An outstanding live performance, perhaps Karajan's best
Santa Fe Listener | Santa Fe, NM USA | 10/09/2005
(5 out of 5 stars)
"Since no one has compared this studio recording from 1966 (patchwork being added up to 1969) with Karajan's live performance from Salzburg the year before, I thought I'd fill in the gap. This review is posted twice, both here and under the live recording, also on DG.
Sound: Both sets re in excellent sound, although only the studio one is in stereo. The Austrian Radio transcript from Salzburg in 1965 is clear, warm, and detailed mono. The orchestra is set further back than in the studio version, but the soloists often sound closer. In both cases the chorus was the large Vienna Singverein , and their enunciation is muddied compared to smaller choirs. No preference in this regard between live and studio. I did find the original pressing of the studio version a bit too bright and less open than the live broadcast, but that may have been corrected in the new "Originals" reissue.
Soloists: Gundula Janowitz is the ethereal soprano on both recordings and sings almost identically, although in the live recording she opens out to reach the audience, while in the studio she adds a bit more intimacy and nuance. (This is also true of the orchestra.) Fritz Wunderlich performs all the tenor arias and major ensembles in both versions( he died suddenly from a fall in Sept. 1966 before finishing all the recitatives, which are filled in for the studio recording by Werner Krenn). Wunderlich uses his plangent voice with more nuance in the studio, singing out more in the live performance, and I prefer that. The bass is Walter Berry in the studio recording, preferable to Kim Borg in the live one, although not by a huge margin. However, in the baritone role of Adam, the live Hermann Prey is ocnsierably more lyircal and natural than Fishcer-Dieskau in the studio. Christa Ludwig on the studio version sings only one solo in the last chorus. The fact that the live soloists rank ahead of the studio may be a tipping point for some--it was for me.
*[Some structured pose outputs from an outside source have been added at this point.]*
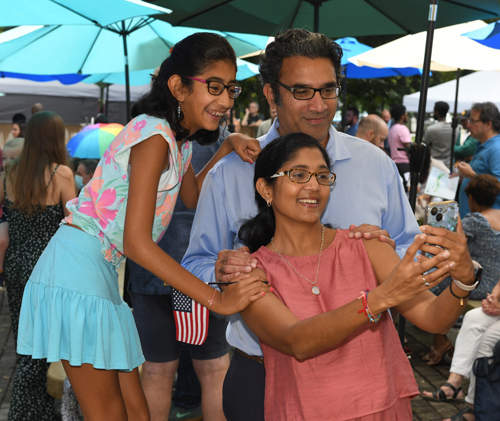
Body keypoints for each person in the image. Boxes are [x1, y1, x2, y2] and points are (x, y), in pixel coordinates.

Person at [16, 32, 269, 421]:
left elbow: (190, 198)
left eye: (231, 89)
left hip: (99, 274)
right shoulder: (152, 135)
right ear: (177, 86)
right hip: (77, 272)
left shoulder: (177, 141)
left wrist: (226, 145)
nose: (225, 101)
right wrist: (215, 299)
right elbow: (136, 243)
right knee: (110, 413)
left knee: (138, 411)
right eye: (214, 87)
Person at [181, 29, 425, 421]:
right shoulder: (231, 173)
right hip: (261, 372)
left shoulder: (374, 163)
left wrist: (382, 252)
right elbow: (195, 263)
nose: (318, 105)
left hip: (364, 374)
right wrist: (222, 270)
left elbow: (409, 255)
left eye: (328, 90)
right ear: (270, 94)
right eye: (302, 91)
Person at [237, 132, 475, 420]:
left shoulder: (366, 244)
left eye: (323, 176)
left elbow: (434, 318)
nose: (313, 186)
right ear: (266, 188)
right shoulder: (249, 270)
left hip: (383, 408)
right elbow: (295, 341)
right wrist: (380, 298)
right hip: (303, 411)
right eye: (298, 174)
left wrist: (462, 281)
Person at [127, 129, 229, 420]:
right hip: (203, 267)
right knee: (213, 367)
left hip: (152, 264)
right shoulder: (220, 139)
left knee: (157, 369)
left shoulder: (147, 134)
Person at [0, 111, 76, 420]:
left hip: (17, 266)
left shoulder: (11, 174)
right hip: (48, 269)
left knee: (26, 345)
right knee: (45, 348)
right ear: (56, 138)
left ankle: (36, 412)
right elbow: (75, 223)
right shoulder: (61, 174)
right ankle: (24, 412)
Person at [421, 174, 500, 366]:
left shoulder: (475, 220)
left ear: (471, 199)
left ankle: (440, 341)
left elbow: (450, 242)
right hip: (497, 285)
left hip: (478, 283)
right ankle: (439, 342)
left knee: (432, 284)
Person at [457, 102, 500, 218]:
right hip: (476, 222)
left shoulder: (496, 149)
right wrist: (464, 177)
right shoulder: (484, 145)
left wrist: (472, 176)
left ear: (488, 124)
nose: (468, 125)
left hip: (485, 228)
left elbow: (498, 185)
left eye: (473, 121)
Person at [0, 138, 25, 290]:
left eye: (13, 158)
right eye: (4, 158)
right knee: (2, 239)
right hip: (7, 216)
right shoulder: (3, 177)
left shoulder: (28, 179)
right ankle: (1, 271)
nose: (7, 162)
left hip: (23, 218)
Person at [424, 101, 455, 168]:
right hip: (449, 165)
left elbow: (425, 145)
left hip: (434, 166)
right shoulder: (455, 129)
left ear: (437, 113)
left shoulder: (431, 129)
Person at [388, 104, 411, 192]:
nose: (407, 116)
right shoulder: (403, 129)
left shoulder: (392, 129)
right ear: (402, 116)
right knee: (406, 191)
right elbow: (407, 148)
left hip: (394, 164)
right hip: (404, 165)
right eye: (406, 114)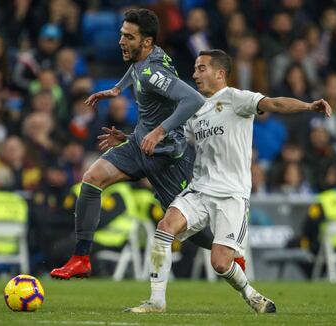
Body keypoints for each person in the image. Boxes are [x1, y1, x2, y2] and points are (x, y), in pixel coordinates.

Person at [122, 49, 331, 313]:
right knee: (165, 227)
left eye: (201, 68)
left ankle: (251, 294)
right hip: (199, 189)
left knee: (220, 263)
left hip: (232, 194)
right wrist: (130, 140)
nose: (194, 74)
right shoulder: (194, 109)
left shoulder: (237, 99)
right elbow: (170, 137)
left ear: (220, 73)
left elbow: (275, 103)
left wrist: (309, 105)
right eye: (195, 68)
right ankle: (156, 301)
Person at [50, 8, 217, 280]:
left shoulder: (154, 70)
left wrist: (159, 132)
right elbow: (136, 69)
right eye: (121, 34)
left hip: (167, 158)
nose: (121, 41)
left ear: (147, 41)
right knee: (91, 180)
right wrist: (117, 88)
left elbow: (194, 100)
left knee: (190, 231)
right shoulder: (146, 56)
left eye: (128, 36)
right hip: (139, 146)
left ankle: (231, 248)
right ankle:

Conducting: Karajan specialized in this work, as witness his three recordings (I don't own his digital reading from 1982, generlaly acknowledged as inferior), and he could be uncannily similar from year to year (for example, in both these performances the first big Adam and Eve duet takes 10 min., 1 sec., despite the year separating the two). Karajan took a classical approach to Haydn, preferring proportion and balance over excitement, control over spontaneity. In the style he chose, nobody since has excelled these recordings, but there is another way, as shown by Bernstein's two versions, particularly the unmatched drama of the first one from New York on Sony.
In the end, both Karajan readings are so close to each other, even down to sound and soloists, that there isn't much to choose. One might expect the live performance to be more exciting, but in fact that's a split decision as well--quite often Karajan finds more drama and momentum in the studio recording. I pick the live performance mostly to hear Wunderlich in better form and to have Prey in place of Fishcer-Dieskau."